In einigen Fällen trägt die Transformation von Eltern zu Großeltern allerdings nur wenig dazu bei, gestörte Beziehungen zu reparieren. Rachel, die ebenfalls nur um Nennung ihres Vornamens gebeten hatte, ist eine 42-jährige Mutter von drei Mädchen im Alter von 15, 13 und 10 Jahren. Sie erzählt, dass ihre eigene Mutter zwar nach Kräften versuchte, eine gute Mutter zu sein, aber zu explosiven Wutausbrüchen neigte." Dennoch vergöttern Rachels Töchter ihre Großmutter. Sie suchen ihre Nähe, möchten unbedingt Zeit mit ihr verbringen, gehen mit ihr essen und übernehmen sogar ehrenamtliche Tätigkeiten in ihrer Kirche. Rachels Mutter liebt ihre Enkelkinder über alles und hat bisher nur ein oder zwei Mal die Geduld mit ihnen verloren - Situationen, an die sich Rachel vor allem deswegen noch genau erinnert, weil sie die absolute Ausnahme waren. Rachel vermutet, diese Wesensänderung ist vor allem darauf zurückzuführen, dass ihre Mutter jetzt weniger gestresst ist als damals. Und sie ist unheimlich froh darüber, dass ihre Töchter eine so enge Bindung zu ihrer Großmutter haben.

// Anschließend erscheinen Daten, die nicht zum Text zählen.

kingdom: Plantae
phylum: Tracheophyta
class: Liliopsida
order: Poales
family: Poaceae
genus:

Allerdings bleibt die eigene Beziehung zur Mutter weiterhin angespannt. „Auch wenn sie eine wirklich tolle Großmutter ist, heißt das noch lange nicht, dass sie nun auch eine bessere Mutter ist", so Rachel.

Es gab Zeiträume - die sich manchmal über Monate hinzogen - in denen die beiden nicht miteinander sprachen. Aber es vergehen kaum eine Woche oder vierzehn Tage, ohne dass Rachels Töchter ihre Großmutter sehen. Rachel hat mittlerweile akzeptiert, dass sie niemals eine perfekte Beziehung zu ihrer Mutter haben wird. Stattdessen ist sie für das dankbar, was sie hat: einen liebevollen Stiefvater und drei wunderbare Töchter, die ihre Großmutter ebenso sehr lieben, wie Rachel ihre eigene Großmutter liebte.

„Und genau das habe ich mir für sie gewünscht, diese wirklich innige Beziehung", erläutert Rachel. „Ich selbst spiele dabei überhaupt keine Rolle."